While her husband was devastated, Dr. Kajander was pragmatic about the loss.

“My mom had experienced a lot more grief and tragedy," Ann Kajander said. “To her, it was just nature’s mistake, and that was it.”

A year later, Ann was born. The couple had no other children.

Because of her directness, Dr. Kajander came across as unsympathetic to some, but her family – which included three grandchildren, Arthur, Robin and Maria – also saw a soft and deeply caring side of her. Her grandson Arthur Fiedler said he has fond memories of spending hours with her, playing cribbage and rummy, reading side by side, and talking about everything from politics to feminism and sharing views on death and marriage.

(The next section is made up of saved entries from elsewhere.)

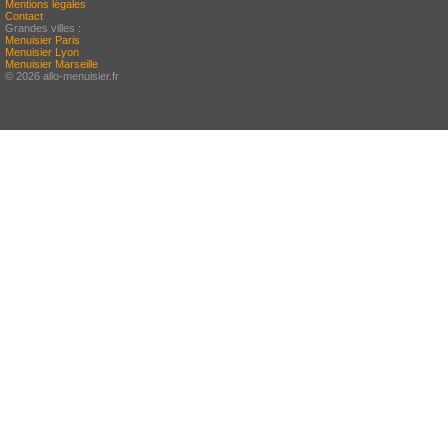
Mentions légales
Contact
Grandes villes :
Menuisier Paris
Menuisier Lyon
Menuisier Marseille
© 2026 allo-menuisier.fr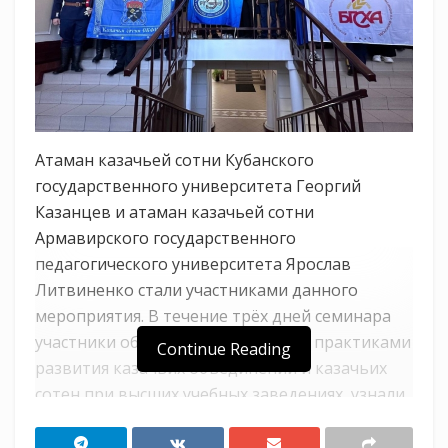
Атаман казачьей сотни Кубанского
государственного университета Георгий
Казанцев и атаман казачьей сотни
Армавирского государственного
педагогического университета Ярослав
Литвиненко стали участниками данного
мероприятия. В течение трёх дней семинара
участники обменялись успешными практиками
Continue Reading
развития казачьих объединений и казачьих
сотен при высших учебных заведениях, узнали
о грантовых конкурсах Росмолодежи, как
продвинуть свою казачью студенческую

Ann Kajander said her mother once darted off one Christmas Day to help a woman who was suicidal. Every subsequent Christmas, the woman sent her a large bouquet with a note, thanking her for saving her life.

Dr. Kajander was the first female president of the Ontario Psychiatric Association in 1982, and one of the first women actively involved in the Ontario Medical Association.

She was named a member of the Order of Canada in 2011 for her care of patients with psychiatric illnesses in Northern Ontario. After the death of her husband in 1998, she was named to the Order of the Lion, Knight First Class, a prestigious honour from the Finnish government.

But for her grandsons, that trip to the Eiffel Tower stands out because her approach to the arduous climb mirrored her approach to life.

“She always went for it – physically, mentally, everything,” Arthur Fiedler said. “She said, 'I’ve worked for everything I’ve gotten through all these tough times, and you don’t complain through the tough times. You just do it.”